Positioning: What it is and why it matters

Positioning is the beating heart of every brand strategy.

It answers three questions: Where will you play? Whom will you serve? How are you different? It articulates what distinguishes you from your competition in the minds of your employees, stakeholders and customers—and differentiation is the key element of any successful brand strategy.

As the word suggests, positioning refers to the place your brand occupies in the minds of your customers. Imagine for a minute that the human brain is like a warehouse packed with millions of ideas and concepts that each have their own spot on a shelf. Your job as a brand is to jump out before anyone else does. The category you are in is filled with lots of other brands that don’t look that much different from one another, so customers need help finding you. That is what positioning is for.

The brand positioning statement

The concept of positioning has its roots in the fundamentals of strategy. Strategy assumes you are in a field with competitors and that it is your job as a marketer to stand out from this group in order to win. Since branding is essentially the art of perception management, the brand strategist must isolate the company’s key value proposition—the thing that makes it different from everyone else—and then shape communications and customer experience using both words and actions to reinforce it.

This is most commonly done with a brand positioning statement: a mental model that articulates the key elements of your brand strategy in a single sentence. It identifies what you are, what category or industry you play in, who your target customer is, what emotional and rational needs or desires your brand aims to satisfy, and why anyone should believe you. It is more important to have the right ingredients than it is to sound pretty. If you are working with a creative partner, it’s their job to turn the positioning statement into something accessible, compelling and memorable.

The template for a typical positioning statement looks like this:

For (your target customers), (your brand) is the (service or product/category) that provides (unfulfilled functional need) that (key differentiating benefit) because (proof, or reasons to believe).

An example of a brand positioning statement

Let’s say you have just invented a new industrial version of the Roomba®. It’s lighter yet more powerful than any other product on the market and is AI-enabled. Let’s call it Vacutron. Your statement might read like this:

For time-starved and cash-strapped facilities managers, Vacutron is the industrial-grade vacuum that covers more square footage and cleans more deeply than any other device on the market, relieving the stress of constantly having to do more with less, because it weighs less, is self-navigating and is AI-enabled.

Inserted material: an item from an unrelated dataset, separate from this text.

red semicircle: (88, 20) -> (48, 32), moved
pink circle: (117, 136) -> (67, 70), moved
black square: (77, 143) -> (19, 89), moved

It’s not exactly poetic, but it does convey the key ingredients of the brand, and can be used to produce key messaging and guide all customer experience design. Creative partners can take this very awkward but accurate statement and use it as the raw material for communication, content and media strategies.

The statement should reflect the insights you gleaned from your customers and the knowledge gained through your competitive audit. And it should authentically reflect your company culture (see the Three Cs of Brand Development). It is supported by your purpose, your principles and your proof. And, in turn, it informs your promise and your personality.

Put people first

The principle of positioning was codified in the late 20th century in books like Competitive Advantage by Michael Porter and Positioning by Al Ries and Jack Trout. Because the ideas about positioning in these books were so strongly associated with 20th-century manufacturing, the product was always at the centre of the brand universe. But that has changed. Like everything else, branding has been disrupted. Many of the key principles still apply—you need to be different and you need to strive for uniqueness—but instead of starting with a product, you must start with a customer. Putting people at the centre of your brand means beginning with human realities, not marketing fantasies or competitive look-alikes. And putting real people at the centre of the branding process produces authentic insights that lead to unique opportunities to create brand experiences that can be almost impossible for competitors to replicate.

Some things haven’t changed. The more brands there are, the more they get lost in the minutiae of indistinguishable features and implausible claims of emotional benefits. In a market where customers have far greater influence and endless products are “good enough,” smart brands are more concerned with how they fit into people’s lives and culture than where they fit in the competitive landscape.

Exercise: Crafting a positioning statement

Above, we saw what a classic positioning statement looks like. Let’s unpack that a bit to demonstrate how you “fill in the blanks.” Remember our fictional vacuum cleaner:

For time-starved and cash-strapped facilities managers, Vacutron is the industrial-grade vacuum that covers more square footage and cleans more deeply than any other device on the market, relieving the stress of constantly having to do more with less, because it weighs less, is self-navigating and is AI-enabled.

The customer Based on information gathered from customer research
The brand Product or service name
The product What kind of product it is and what category it is in
Rational need (benefit) How the product will benefit the customer in a practical way
Emotional need (benefit) How the product will relieve emotional pain points
Proof These are proof points embedded in the product or service that provide evidence for the claims and promises you are making

Once you have crafted a draft, look at it through the lens of your purpose, principles and promise. If anything you claim in the statement is not supported by these three things, then you need to revisit the draft. Also check it against your competition. The last thing you want to do is replicate what other brands are doing.

Once you are able to check all these boxes, congratulations! You have a positioning statement.